Выказывая свою эмансипированность, знатная дама «не позволит себе ни бесчестных слов, ни заурядных отношений». Ее поведение было строго регламентировано, и регламентация эта сделалась важнейшей частью придворного этикета. Такие законодатели ренессансного политеса, как Маргарита Наваррская, требовали пунктуального, как бы автоматического соблюдения новых правил приличия и от женщин, и от мужчин. Один из афоризмов королевы гласил: «Для женщины благородного воспитания добродетели не заслуга, а просто привычка». Параллельно возникновению новых возможностей для самореализации формировались и нормы поведения, нарушение которых грозило утратой репутации и изгнанием из высшего круга общества.
Возросшая деликатность манер была доведена до «прециозности», которую вместе с феноменом учености у женщин немало высмеивали такие современники, как Рабле или (позже) Мольер. Однако и новые манеры, и новые женщины явились, по словам Делюмо, частью общей эволюции к «менее грубому, более нравственному обществу». Выражением той же эволюции сделалась реабилитация семейного союза. Вопреки средневековой рыцарской морали, провозглашавшей, что «жизнь в браке – ад» и противопоставлявшей супружеству свободную любовь, утверждалась новая мораль, отстаивавшая «любовь у семейного очага»[744].
Одновременно любовным чувством одушевляются дружеские отношения, порождая феномен «союза дружбы-любви» между мужчиной и женщиной.

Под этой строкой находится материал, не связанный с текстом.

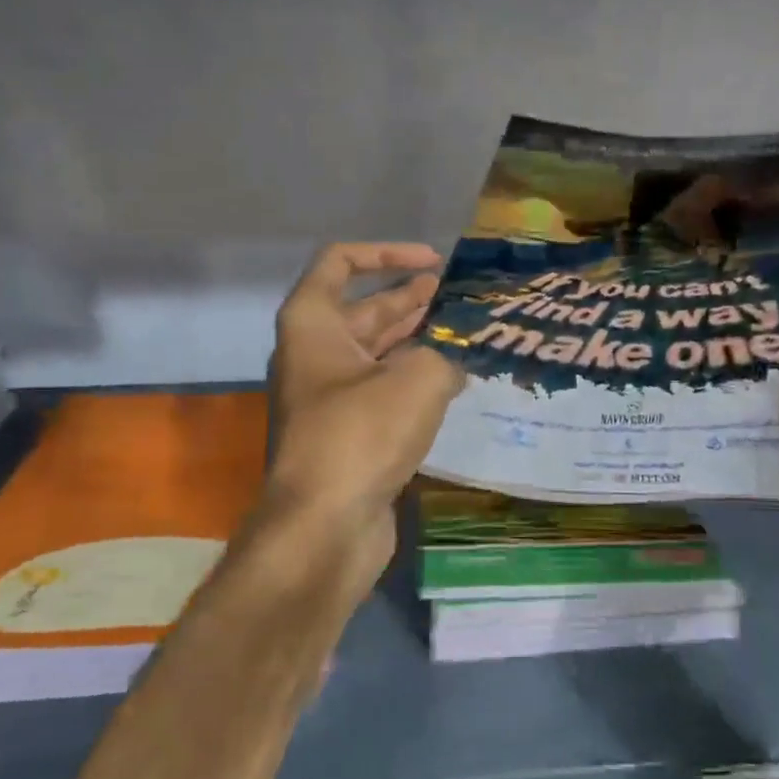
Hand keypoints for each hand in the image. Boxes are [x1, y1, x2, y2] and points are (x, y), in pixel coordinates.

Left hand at [265, 243, 464, 568]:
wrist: (326, 526)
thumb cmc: (362, 434)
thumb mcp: (417, 379)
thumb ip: (446, 353)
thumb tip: (455, 361)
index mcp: (313, 324)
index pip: (339, 262)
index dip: (387, 253)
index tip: (434, 262)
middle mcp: (315, 355)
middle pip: (365, 310)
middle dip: (411, 298)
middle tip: (459, 296)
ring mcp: (330, 398)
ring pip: (378, 354)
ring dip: (418, 340)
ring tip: (465, 333)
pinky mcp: (349, 434)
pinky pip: (384, 392)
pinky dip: (415, 381)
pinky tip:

Композиторы кладут на музыку любовную лирику Ронсара. Широко распространяется светский музыкально-поэтический жанр мадригала с его возвышенной интимностью. Совершенно свободный от традиций церковной музыки, он выражал индивидуальные человеческие переживания, становление новой личности, способной к проявлению обычных человеческих чувств.
Мир чувств осмысливается и на философском уровне: «Лучше любить, чем знать», – провозглашал видный французский философ и богослов конца ХIV – начала XV вв. Жерсон[745], а ренессансные последователи Платона уточняли, что «знать» и означает «любить».
Вместе с духовной реабилитацией женщины происходила реабилитация ее физической природы. Возрождение порывает со средневековым аскетизмом: чуть ли не главным устремлением в искусстве живописи становится изображение человеческого – в первую очередь женского тела, словно опровергающее догму о «низменности самого прекрасного изо всех созданных существ». «Аллегория, мифология, история, Библия, мученичество святых», цитирует Делюмо Жана Буске, все доставляло возможность художникам «обнажить женщину», «становилось всего лишь поводом для того, чтобы изобразить один и тот же сюжет – женское тело». И в этом Ренессанс достигал порой непревзойденных высот, если вспомнить «светящиеся тела» венецианских красавиц Тициана.